Batch convert HTML to PDF with custom paper size

1

I have around 200 HTML files that I need to convert to PDFs. The tricky bit is that I need to convert it to a custom paper size (in this case, 5.4" x 7.2"). Acrobat 9 won't let me batch convert to a custom size. Is there any way I can do this without going in and manually printing each individual file to PDF?

I primarily use Windows 7, but I'm not averse to a (Debian) Linux solution.

nc4pk

Posted 2012-03-24T02:13:21.383

Reputation: 8 261

Answers

2

On linux, HTMLDOC or html2ps will do the work for you. HTMLDOC might give prettier results and can output directly to PDF. Should go like for htmlfile in *html; do htmldoc $htmlfile; done

Noam Kremen

Posted 2012-03-24T02:13:21.383

Reputation: 691

2Another htmldoc user here. A couple things: it has the --size pagesize option, you probably want --size 5.4x7.2in.
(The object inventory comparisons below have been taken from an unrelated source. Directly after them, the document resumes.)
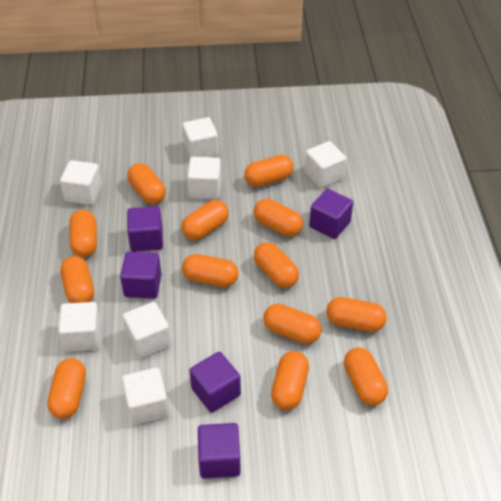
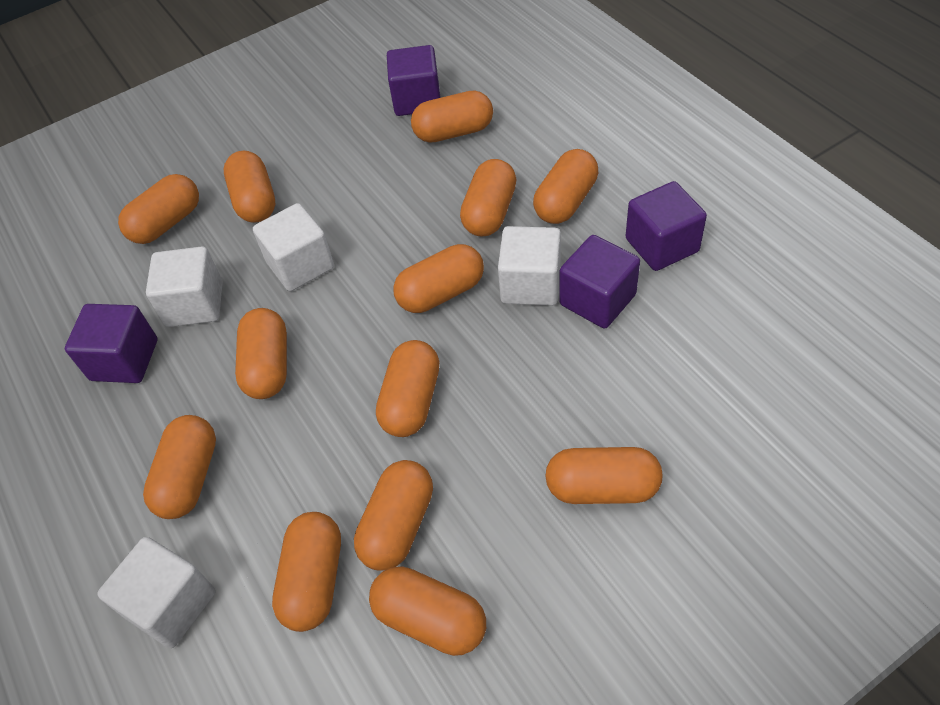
purple cube: 5 -> 4
white cube: 7 -> 4

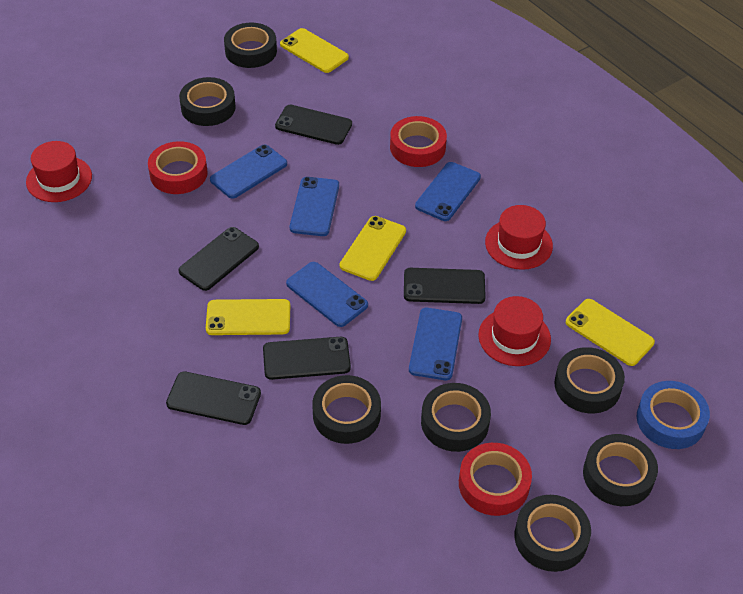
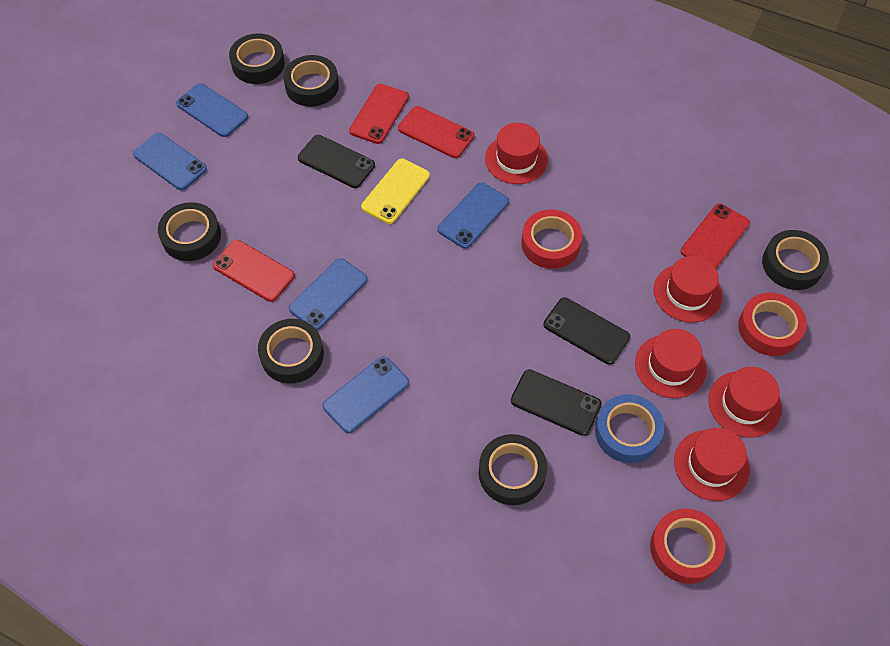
black phone: 5 -> 3
black tape: 7 -> 6
red hat: 3 -> 5
red phone: 0 -> 4
yellow phone: 4 -> 1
To avoid dedicated title pages and TOCs, use --webpage. --fontsize size lets you pick a size. --bodyfont serif will use the serif font — this is needed because, somehow, the default font htmldoc uses causes issues when rendering links (the underline is simply placed in the wrong place). Also, note that htmldoc expects iso8859-1, so if the documents have incompatible encodings (i.e. something other than iso8859-1 or ASCII), use, e.g., iconv. – njsg – 2012-03-24T10:23:21.963

Also, with htmldoc, the emphasis is on generating a printed, for reading, copy of the document (I usually even set wider margins and remove some stuff from the code (like tables)), so the result is not focused on faithfulness. As wkhtmltopdf actually uses a rendering engine, that should be something to look at if your goal is a "1:1" copy of what's on the screen. – njsg – 2012-03-24T10:27:48.697

1Thanks! my commmand line looked something like the following: for html in *.html; do htmldoc --size 5.4x7.2in --top 0.1in --bottom 0.15in --left 0.15in --right 0.15in --bodyfont serif --footer ... --webpage -f "$html".pdf "$html"; done – nc4pk – 2012-03-24T14:04:21.487

2

I use WKHTMLTOPDF, which lets you set the paper size and makes very accurate PDFs.

You can use a bash script to do many in one go, as Noam explained.

Alasdair

Posted 2012-03-24T02:13:21.383

Reputation: 545

Thanks a lot. I think I may have finally found a way to generate something better than the Firefox printing feature! It allows me to do the same that htmldoc does, perhaps with a way better rendering. Also, --enable-javascript, sounds like something useful when printing weirder sites. – njsg – 2012-03-24T10:40:22.613

0

Windows utility for batch converting HTML files to PDF documents...

http://sourceforge.net/projects/html-to-pdf/

The 'Paper Size' control on the user interface accepts numeric input, allowing you to specify a custom paper size in postscript points. So, for 5.4 x 7.2 inches you'll need to enter "0 0 389 518" for portrait.

The utility also enables you to control JavaScript, font embedding, 'live links' and other stuff.

AffineMesh

Posted 2012-03-24T02:13:21.383

Reputation: 632